Task instructions
What you give back must match the records below word for word.
======== Raw data ========
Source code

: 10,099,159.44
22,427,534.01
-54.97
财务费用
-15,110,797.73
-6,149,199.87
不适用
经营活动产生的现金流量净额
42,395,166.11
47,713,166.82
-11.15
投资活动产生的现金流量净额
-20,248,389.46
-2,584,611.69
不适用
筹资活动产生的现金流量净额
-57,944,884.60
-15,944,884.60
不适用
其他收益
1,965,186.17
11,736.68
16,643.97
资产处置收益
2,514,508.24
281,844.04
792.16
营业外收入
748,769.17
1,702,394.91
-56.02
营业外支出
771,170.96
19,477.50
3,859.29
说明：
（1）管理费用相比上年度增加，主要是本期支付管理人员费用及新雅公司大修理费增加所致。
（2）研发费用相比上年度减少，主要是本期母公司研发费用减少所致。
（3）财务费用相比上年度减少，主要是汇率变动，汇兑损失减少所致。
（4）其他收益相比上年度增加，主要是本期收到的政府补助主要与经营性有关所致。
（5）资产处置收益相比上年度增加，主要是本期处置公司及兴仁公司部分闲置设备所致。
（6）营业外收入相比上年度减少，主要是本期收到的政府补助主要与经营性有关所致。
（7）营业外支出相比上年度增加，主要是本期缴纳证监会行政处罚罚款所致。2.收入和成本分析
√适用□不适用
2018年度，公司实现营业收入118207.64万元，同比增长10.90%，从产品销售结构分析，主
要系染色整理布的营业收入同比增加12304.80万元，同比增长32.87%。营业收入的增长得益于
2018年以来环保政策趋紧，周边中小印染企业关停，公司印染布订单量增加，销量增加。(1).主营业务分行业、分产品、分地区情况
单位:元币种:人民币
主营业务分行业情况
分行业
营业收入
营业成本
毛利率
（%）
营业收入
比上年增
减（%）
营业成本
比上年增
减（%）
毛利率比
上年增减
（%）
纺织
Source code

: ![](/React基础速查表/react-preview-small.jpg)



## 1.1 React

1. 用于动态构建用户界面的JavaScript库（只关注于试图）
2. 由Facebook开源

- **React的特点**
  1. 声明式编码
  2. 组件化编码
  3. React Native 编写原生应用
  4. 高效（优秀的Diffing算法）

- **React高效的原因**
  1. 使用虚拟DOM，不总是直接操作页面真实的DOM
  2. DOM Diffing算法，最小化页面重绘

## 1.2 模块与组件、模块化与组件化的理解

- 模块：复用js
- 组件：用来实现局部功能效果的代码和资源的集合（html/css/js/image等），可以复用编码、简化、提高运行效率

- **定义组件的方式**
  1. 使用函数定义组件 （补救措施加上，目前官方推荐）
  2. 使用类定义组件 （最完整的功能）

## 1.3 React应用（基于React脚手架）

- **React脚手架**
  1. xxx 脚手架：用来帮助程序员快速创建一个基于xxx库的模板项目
========
Your response
Source code

: 10,099,159.44
22,427,534.01
-54.97
财务费用
-15,110,797.73
-6,149,199.87
不适用
经营活动产生的现金流量净额
42,395,166.11
47,713,166.82
-11.15
投资活动产生的现金流量净额
-20,248,389.46
-2,584,611.69
不适用
筹资活动产生的现金流量净额
-57,944,884.60
-15,944,884.60
不适用
其他收益
1,965,186.17
11,736.68
16,643.97
资产处置收益
2,514,508.24
281,844.04
792.16
营业外收入
748,769.17
1,702,394.91
-56.02
营业外支出
771,170.96
19,477.50
3,859.29
说明：
（1）管理费用相比上年度增加，主要是本期支付管理人员费用及新雅公司大修理费增加所致。
（2）研发费用相比上年度减少，主要是本期母公司研发费用减少所致。
（3）财务费用相比上年度减少，主要是汇率变动，汇兑损失减少所致。
（4）其他收益相比上年度增加，主要是本期收到的政府补助主要与经营性有关所致。
（5）资产处置收益相比上年度增加，主要是本期处置公司及兴仁公司部分闲置设备所致。
（6）营业外收入相比上年度减少，主要是本期收到的政府补助主要与经营性有关所致。
（7）营业外支出相比上年度增加，主要是本期缴纳证监会行政处罚罚款所致。2.收入和成本分析
√适用□不适用
2018年度，公司实现营业收入118207.64万元，同比增长10.90%，从产品销售结构分析，主
要系染色整理布的营业收入同比增加12304.80万元，同比增长32.87%。营业收入的增长得益于
2018年以来环保政策趋紧，周边中小印染企业关停，公司印染布订单量增加，销量增加。(1).主营业务分行业、分产品、分地区情况
单位:元币种:人民币
主营业务分行业情况
分行业
营业收入
营业成本
毛利率
（%）
营业收入
比上年增
减（%）
营业成本
比上年增
减（%）
毛利率比
上年增减
（%）
纺织
Source code

: ![](/React基础速查表/react-preview-small.jpg)



## 1.1 React

1. 用于动态构建用户界面的JavaScript库（只关注于试图）
2. 由Facebook开源

- **React的特点**
  1. 声明式编码
  2. 组件化编码
  3. React Native 编写原生应用
  4. 高效（优秀的Diffing算法）

- **React高效的原因**
  1. 使用虚拟DOM，不总是直接操作页面真实的DOM
  2. DOM Diffing算法，最小化页面重绘

## 1.2 模块与组件、模块化与组件化的理解

- 模块：复用js
- 组件：用来实现局部功能效果的代码和资源的集合（html/css/js/image等），可以复用编码、简化、提高运行效率

- **定义组件的方式**
  1. 使用函数定义组件 （补救措施加上，目前官方推荐）
  2. 使用类定义组件 （最完整的功能）

## 1.3 React应用（基于React脚手架）

- **React脚手架**
  1. xxx 脚手架：用来帮助程序员快速创建一个基于xxx库的模板项目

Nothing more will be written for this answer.